[Chart analysis data]
§

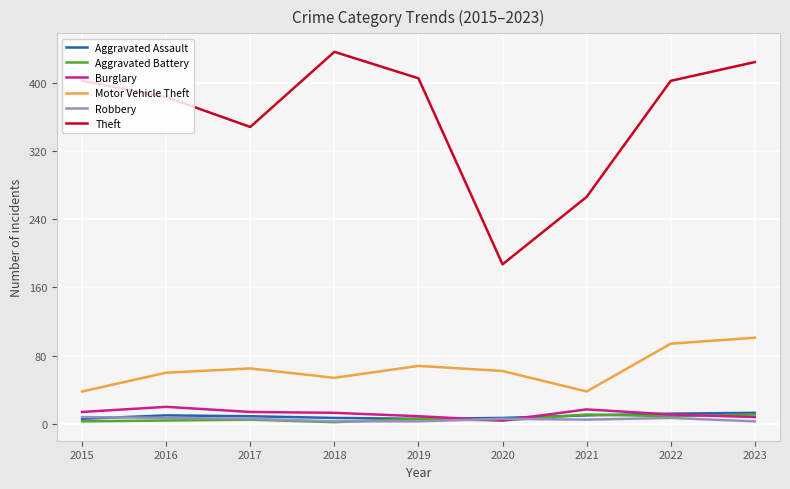

True or false: Motor Vehicle Theft and Robbery cross at least once.

False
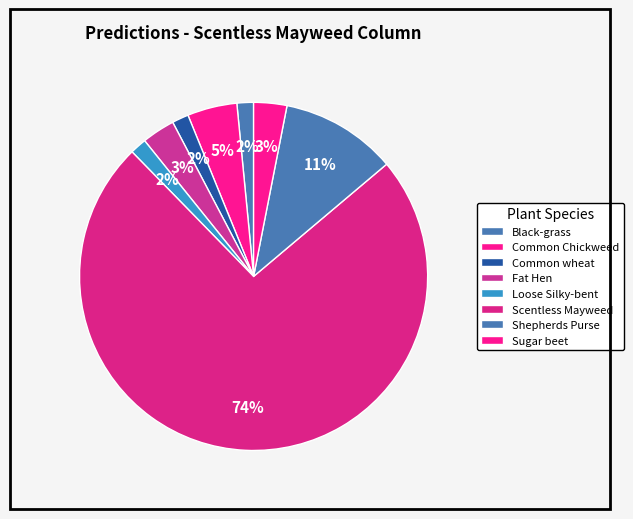

What is the change in value from Black-grass to Common Chickweed?

+2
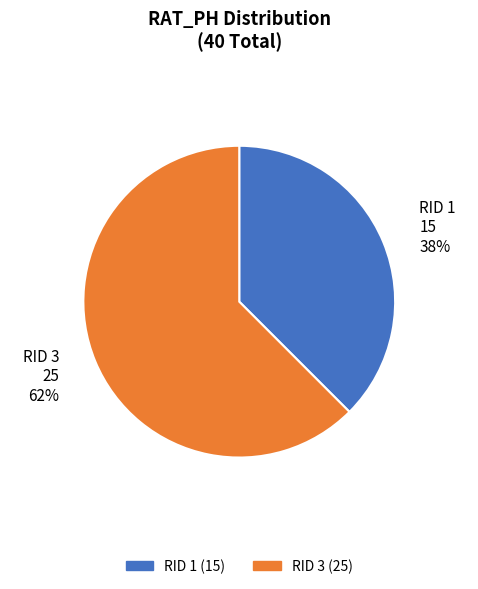

Rank the categories by value from highest to lowest.

RID 3, RID 1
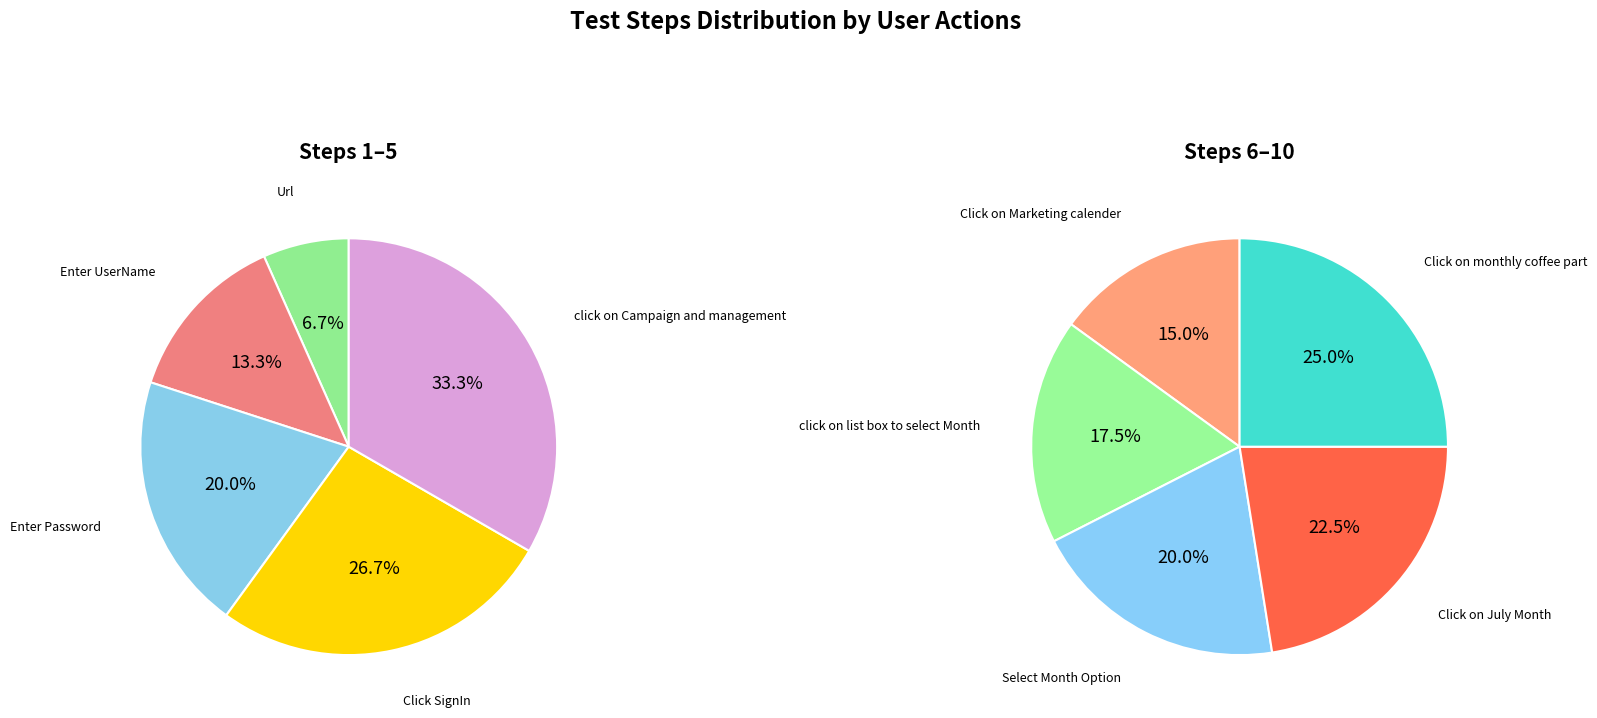

Count the number of slices in the pie.

10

§

**YOUR GOAL:**
Copy out the text lines from all of the items word for word, and leave the pictures out.

**ANSWER:**
True or false: Motor Vehicle Theft and Robbery cross at least once.

False

What is the change in value from Black-grass to Common Chickweed?

+2

Rank the categories by value from highest to lowest.

RID 3, RID 1

Count the number of slices in the pie.

10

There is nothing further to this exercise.